Arap Birliği toplantısının sonuç bildirisini de eleştiren Şankıti, "Arap dünyası hakkında bilgi sahibi olanlar Arap toplumunun, Türkiye ile Barış Pınarı Harekatı'nın yanında ve Suriye'nin kuzeyindeki ayrılıkçı ve ırkçı, Suriye toplumunun dokusunu bozan militanlara karşı olduğunu bilir." ifadesini kullanarak, söz konusu bildirinin Arap halklarının vicdanını kesinlikle yansıtmadığını dile getirdi.

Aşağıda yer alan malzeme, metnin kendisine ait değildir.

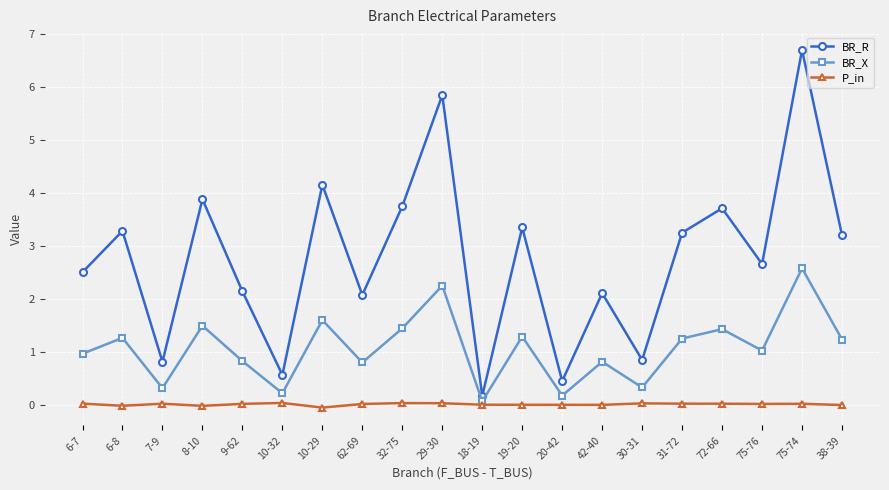

Which category has the highest value in the BR_R series?

75-74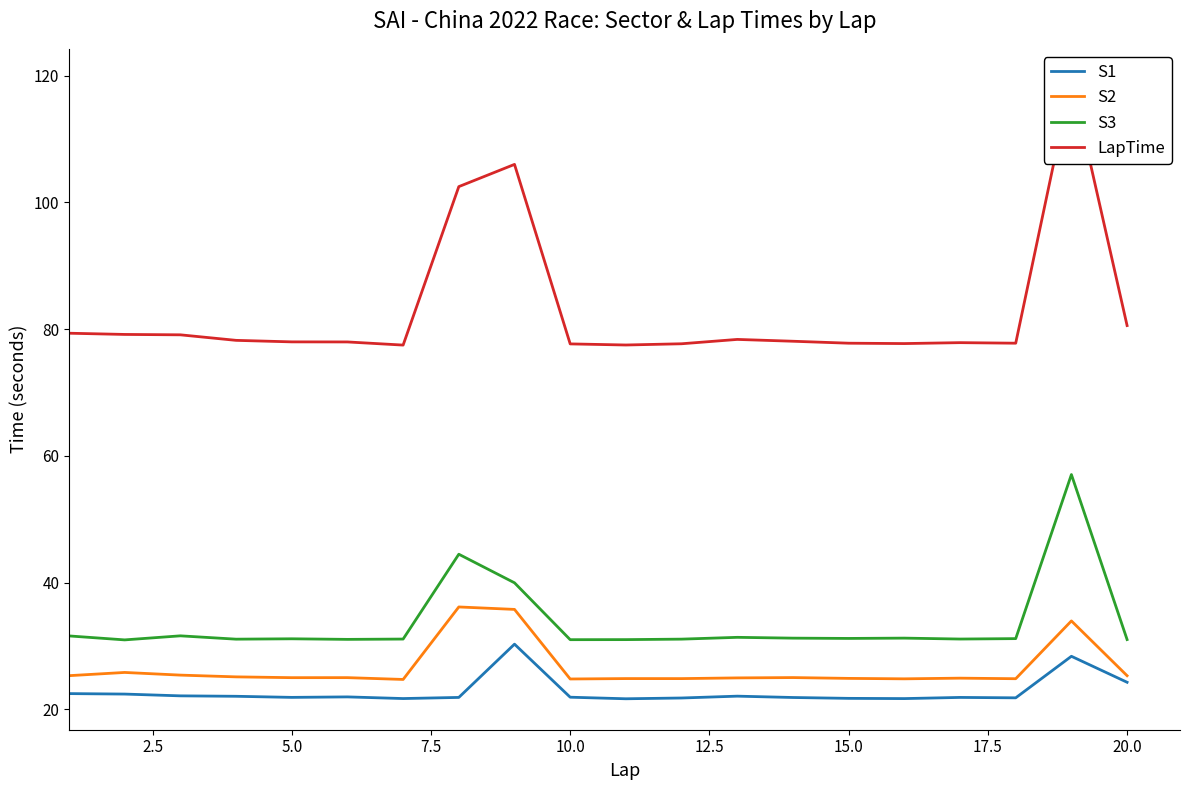

What is the highest value of the S1 series?

30.3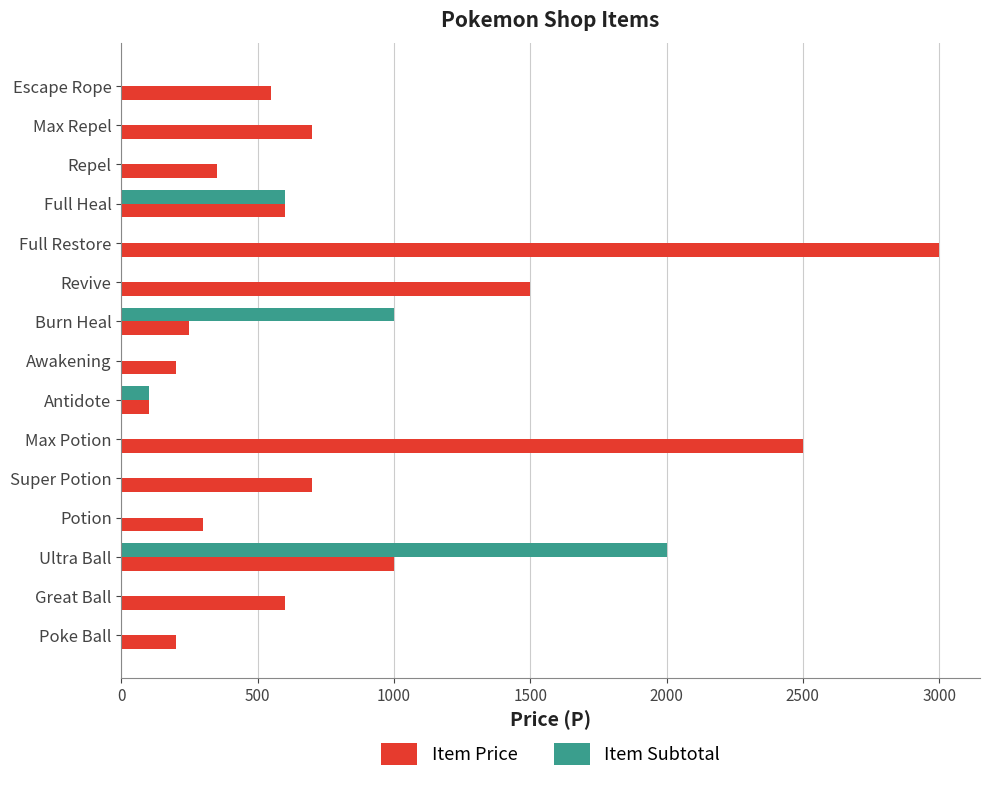

Is the value of Item Subtotal at Escape Rope greater than the value of Item Price at Full Heal?

No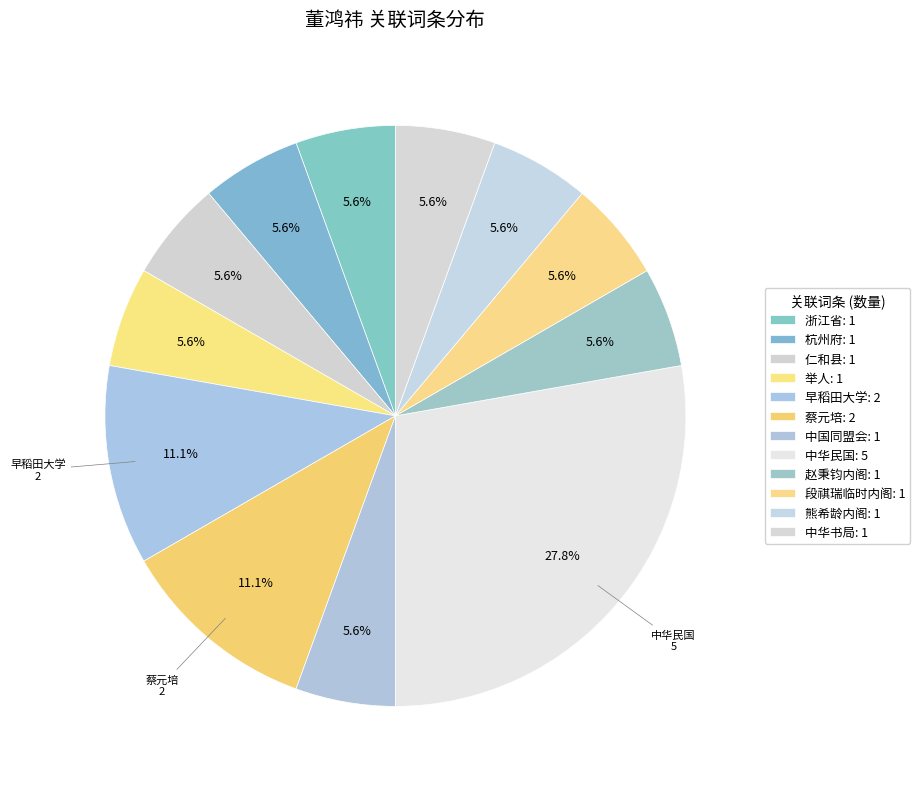

Is it true that 中华书局 is 12% of the pie?

False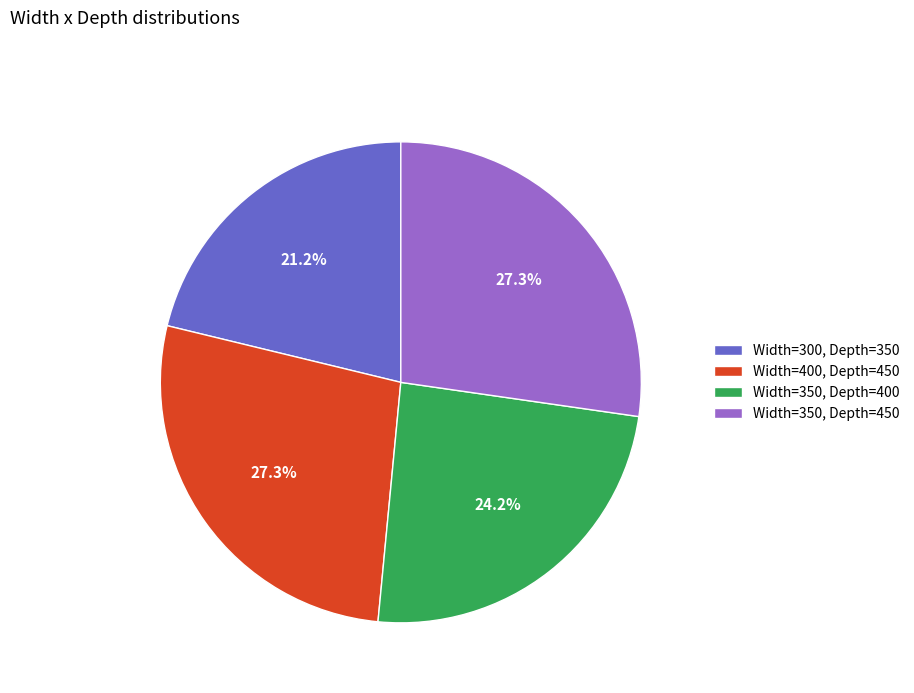

How many segments does this pie chart have?

4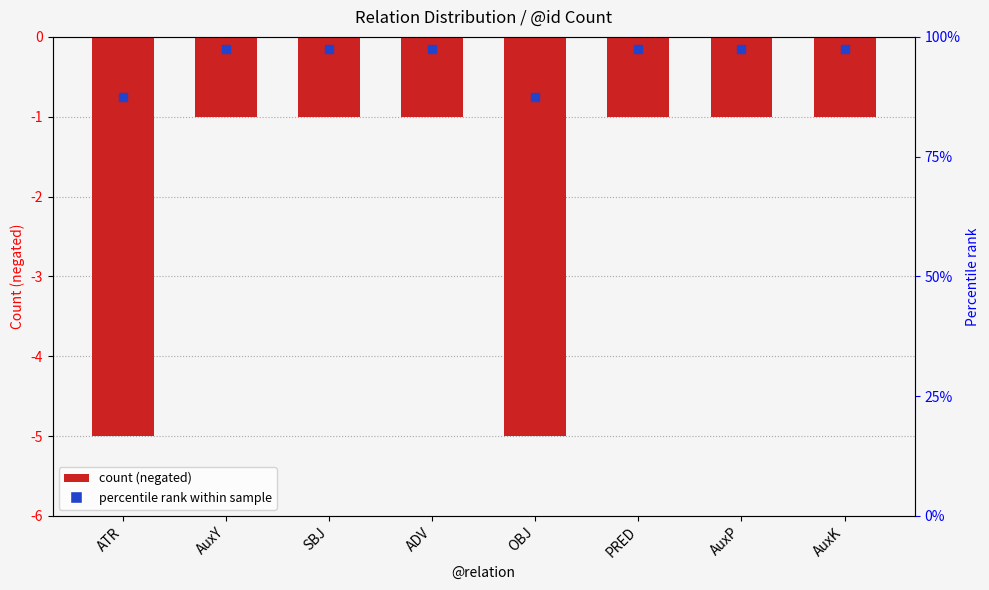

What is the average value?

-2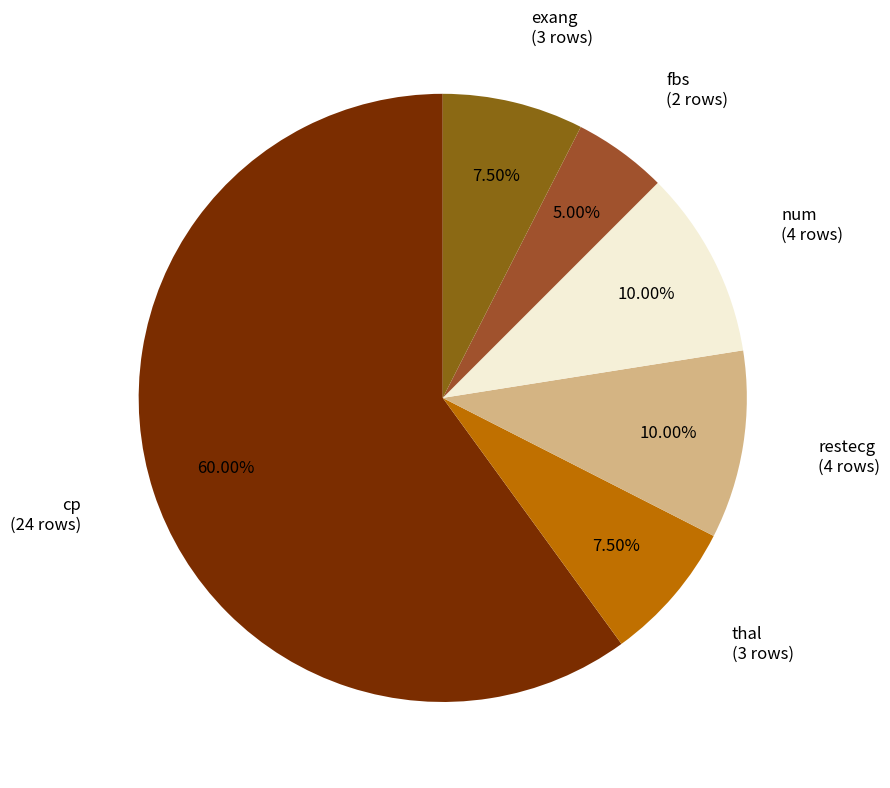

Count the number of slices in the pie.

6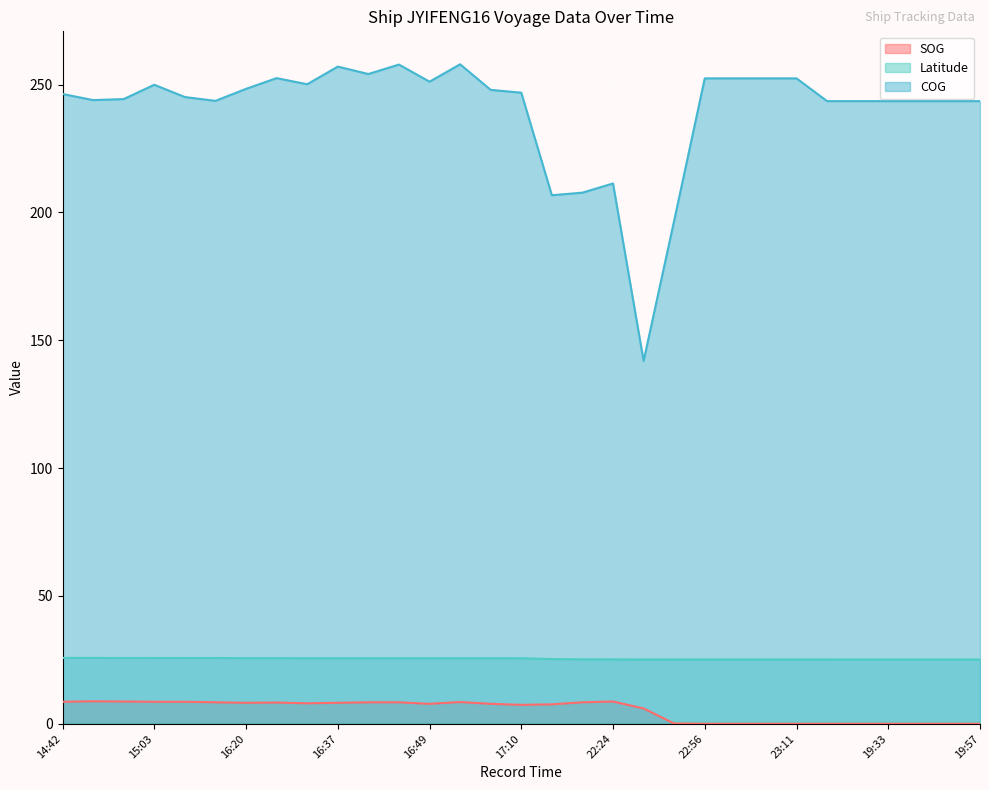

Count the number of data series in this chart.

3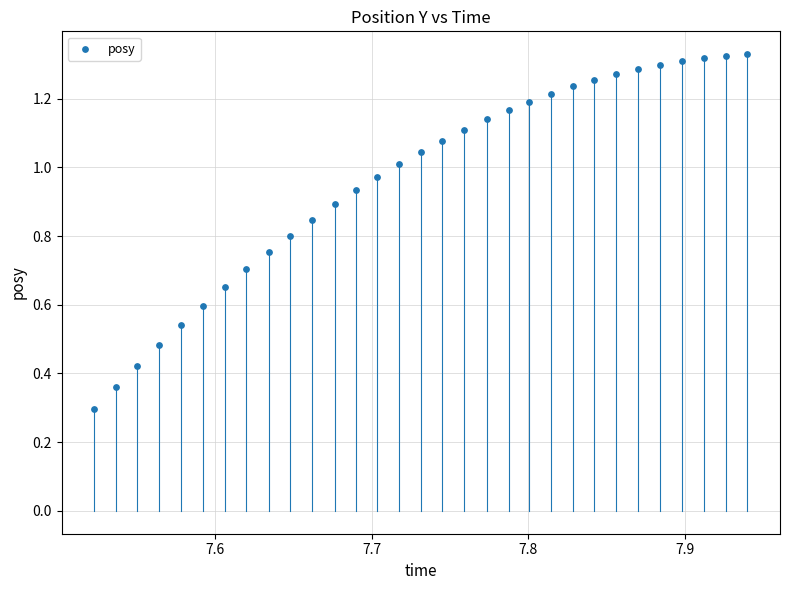

What Y value in the scatter plot is closest to 0?

0.3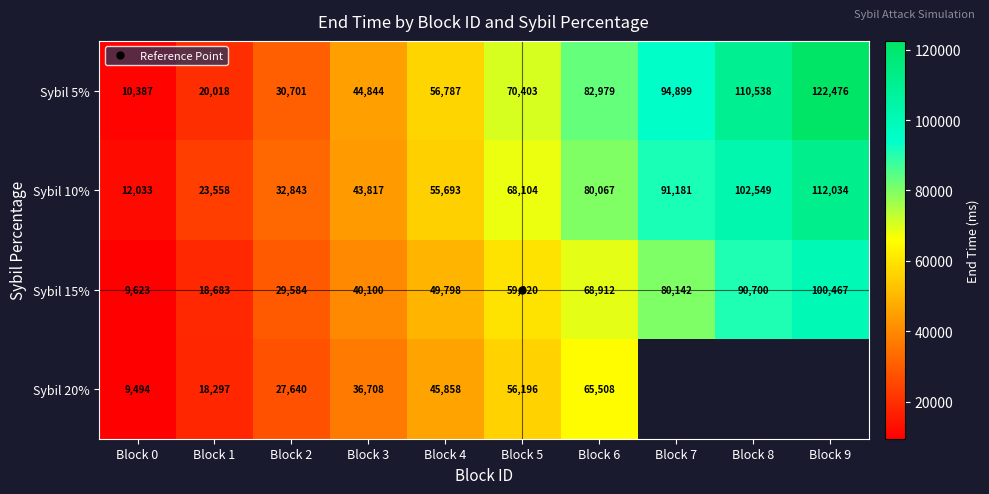

What is the lowest value of the Sybil 15% series?

9623.0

Moritanyalı düşünür, "Arap Birliği toplantısının sonuç bildirisi diktatör devlet başkanlarının görüşlerini yansıtmaktadır." diye konuştu.
Hiçbir ülkenin Türkiye'nin yaptığı gibi Suriye halkının yanında yer almadığına dikkati çeken Şankıti, Esed rejiminin katliamları, İran, Rusya, ABD ve İsrail'in Suriye'ye olan müdahalelerine sessiz kalan Arap Birliğinin söz konusu bildirisinin bir önemi olmadığını vurguladı.
Türkiye'nin 9 Ekim’de başlattığı Barış Pınarı Harekatı’nın ardından Mısır yönetimi, Arap Birliğini olağanüstü toplantıya çağırmıştı.
Katar, Somali ve Libya Arap Birliği toplantısının sonuç bildirisini imzalamamış, Fas ise Birliğin genel görüşünün dışına çıkmama arzusu nedeniyle imzaladığını açıklamıştı.